Task statement —
Copy the material below, replacing every "common name" with "vernacular name" and leaving everything else unchanged.

** Start Material for this exercise **

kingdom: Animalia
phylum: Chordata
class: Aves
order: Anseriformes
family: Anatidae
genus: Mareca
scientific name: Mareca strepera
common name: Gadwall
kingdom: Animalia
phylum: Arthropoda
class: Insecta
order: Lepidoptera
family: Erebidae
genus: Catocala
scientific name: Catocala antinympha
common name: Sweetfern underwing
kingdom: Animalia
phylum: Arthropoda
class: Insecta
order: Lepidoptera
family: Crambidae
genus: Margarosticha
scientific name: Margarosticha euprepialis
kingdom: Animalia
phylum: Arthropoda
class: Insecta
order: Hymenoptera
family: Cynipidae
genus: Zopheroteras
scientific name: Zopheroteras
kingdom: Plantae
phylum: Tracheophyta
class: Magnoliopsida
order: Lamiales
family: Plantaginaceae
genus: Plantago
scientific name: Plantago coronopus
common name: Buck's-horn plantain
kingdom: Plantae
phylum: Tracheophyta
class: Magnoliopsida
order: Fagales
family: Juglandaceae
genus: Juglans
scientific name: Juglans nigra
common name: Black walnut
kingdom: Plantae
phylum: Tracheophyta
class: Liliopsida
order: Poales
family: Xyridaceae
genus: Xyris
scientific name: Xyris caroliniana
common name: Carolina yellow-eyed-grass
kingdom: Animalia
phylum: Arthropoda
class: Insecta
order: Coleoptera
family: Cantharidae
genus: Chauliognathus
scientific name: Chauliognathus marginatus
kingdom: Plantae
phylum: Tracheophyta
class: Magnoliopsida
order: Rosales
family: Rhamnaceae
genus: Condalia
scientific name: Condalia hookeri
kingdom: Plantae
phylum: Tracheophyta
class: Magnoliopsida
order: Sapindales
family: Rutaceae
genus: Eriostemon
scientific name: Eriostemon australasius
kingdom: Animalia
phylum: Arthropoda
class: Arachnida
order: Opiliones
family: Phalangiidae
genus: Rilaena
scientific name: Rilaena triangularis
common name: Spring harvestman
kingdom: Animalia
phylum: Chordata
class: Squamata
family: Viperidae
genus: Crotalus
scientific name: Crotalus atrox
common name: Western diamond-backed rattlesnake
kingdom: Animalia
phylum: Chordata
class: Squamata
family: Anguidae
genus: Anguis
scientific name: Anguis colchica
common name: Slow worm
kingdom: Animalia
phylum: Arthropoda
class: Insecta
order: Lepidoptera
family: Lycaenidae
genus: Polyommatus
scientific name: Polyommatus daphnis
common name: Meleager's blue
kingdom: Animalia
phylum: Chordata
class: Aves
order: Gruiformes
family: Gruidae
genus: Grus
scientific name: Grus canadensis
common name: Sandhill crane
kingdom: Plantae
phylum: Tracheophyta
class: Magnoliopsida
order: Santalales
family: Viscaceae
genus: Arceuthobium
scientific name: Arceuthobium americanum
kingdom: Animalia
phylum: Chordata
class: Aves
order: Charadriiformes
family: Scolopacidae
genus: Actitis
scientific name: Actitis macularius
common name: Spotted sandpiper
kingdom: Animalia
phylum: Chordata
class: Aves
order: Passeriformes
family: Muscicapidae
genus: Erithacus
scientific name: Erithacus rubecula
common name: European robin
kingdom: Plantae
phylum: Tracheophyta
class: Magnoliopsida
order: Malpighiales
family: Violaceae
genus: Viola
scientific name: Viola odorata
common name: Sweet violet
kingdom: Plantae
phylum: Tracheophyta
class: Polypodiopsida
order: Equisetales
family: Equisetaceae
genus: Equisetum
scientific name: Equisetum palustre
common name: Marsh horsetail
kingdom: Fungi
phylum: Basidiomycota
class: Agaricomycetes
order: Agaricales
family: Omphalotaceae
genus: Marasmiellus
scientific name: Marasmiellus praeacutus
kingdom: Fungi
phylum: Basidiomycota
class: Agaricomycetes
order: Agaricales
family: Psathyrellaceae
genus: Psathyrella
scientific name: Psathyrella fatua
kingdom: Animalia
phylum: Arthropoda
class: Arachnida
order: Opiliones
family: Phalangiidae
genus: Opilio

** End Material for this exercise **

Complete response —
kingdom: Animalia
phylum: Chordata
class: Aves
order: Anseriformes
family: Anatidae
genus: Mareca
scientific name: Mareca strepera
vernacular name: Gadwall
kingdom: Animalia
phylum: Arthropoda
class: Insecta
order: Lepidoptera
family: Erebidae
genus: Catocala
scientific name: Catocala antinympha
vernacular name: Sweetfern underwing
kingdom: Animalia
phylum: Arthropoda
class: Insecta
order: Lepidoptera
family: Crambidae
genus: Margarosticha
scientific name: Margarosticha euprepialis
kingdom: Animalia
phylum: Arthropoda
class: Insecta
order: Hymenoptera
family: Cynipidae
genus: Zopheroteras
scientific name: Zopheroteras
kingdom: Plantae
phylum: Tracheophyta
class: Magnoliopsida
order: Lamiales
family: Plantaginaceae
genus: Plantago
scientific name: Plantago coronopus
vernacular name: Buck's-horn plantain
kingdom: Plantae
phylum: Tracheophyta
class: Magnoliopsida
order: Fagales
family: Juglandaceae
genus: Juglans
scientific name: Juglans nigra
vernacular name: Black walnut
kingdom: Plantae
phylum: Tracheophyta
class: Liliopsida
order: Poales
family: Xyridaceae
genus: Xyris
scientific name: Xyris caroliniana
vernacular name: Carolina yellow-eyed-grass
kingdom: Animalia
phylum: Arthropoda
class: Insecta
order: Coleoptera
family: Cantharidae
genus: Chauliognathus
scientific name: Chauliognathus marginatus
kingdom: Plantae
phylum: Tracheophyta
class: Magnoliopsida
order: Rosales
family: Rhamnaceae
genus: Condalia
scientific name: Condalia hookeri
kingdom: Plantae
phylum: Tracheophyta
class: Magnoliopsida
order: Sapindales
family: Rutaceae
genus: Eriostemon
scientific name: Eriostemon australasius
kingdom: Animalia
phylum: Arthropoda
class: Arachnida
order: Opiliones
family: Phalangiidae
genus: Rilaena
scientific name: Rilaena triangularis
vernacular name: Spring harvestman
kingdom: Animalia
phylum: Chordata
class: Squamata
family: Viperidae
genus: Crotalus
scientific name: Crotalus atrox
vernacular name: Western diamond-backed rattlesnake
kingdom: Animalia
phylum: Chordata
class: Squamata
family: Anguidae
genus: Anguis
scientific name: Anguis colchica
vernacular name: Slow worm
kingdom: Animalia
phylum: Arthropoda
class: Insecta
order: Lepidoptera
family: Lycaenidae
genus: Polyommatus
scientific name: Polyommatus daphnis
vernacular name: Meleager's blue
kingdom: Animalia
phylum: Chordata
class: Aves
order: Gruiformes
family: Gruidae
genus: Grus
scientific name: Grus canadensis
vernacular name: Sandhill crane
kingdom: Plantae
phylum: Tracheophyta
class: Magnoliopsida
order: Santalales
family: Viscaceae
genus: Arceuthobium
scientific name: Arceuthobium americanum
kingdom: Animalia
phylum: Chordata
class: Aves
order: Charadriiformes
family: Scolopacidae
genus: Actitis
scientific name: Actitis macularius
vernacular name: Spotted sandpiper
kingdom: Animalia
phylum: Chordata
class: Aves
order: Passeriformes
family: Muscicapidae
genus: Erithacus
scientific name: Erithacus rubecula
vernacular name: European robin
kingdom: Plantae
phylum: Tracheophyta
class: Magnoliopsida
order: Malpighiales
family: Violaceae
genus: Viola
scientific name: Viola odorata
vernacular name: Sweet violet
kingdom: Plantae
phylum: Tracheophyta
class: Polypodiopsida
order: Equisetales
family: Equisetaceae
genus: Equisetum
scientific name: Equisetum palustre
vernacular name: Marsh horsetail
kingdom: Fungi
phylum: Basidiomycota
class: Agaricomycetes
order: Agaricales
family: Omphalotaceae
genus: Marasmiellus
scientific name: Marasmiellus praeacutus
kingdom: Fungi
phylum: Basidiomycota
class: Agaricomycetes
order: Agaricales
family: Psathyrellaceae
genus: Psathyrella
scientific name: Psathyrella fatua
kingdom: Animalia
phylum: Arthropoda
class: Arachnida
order: Opiliones
family: Phalangiidae
genus: Opilio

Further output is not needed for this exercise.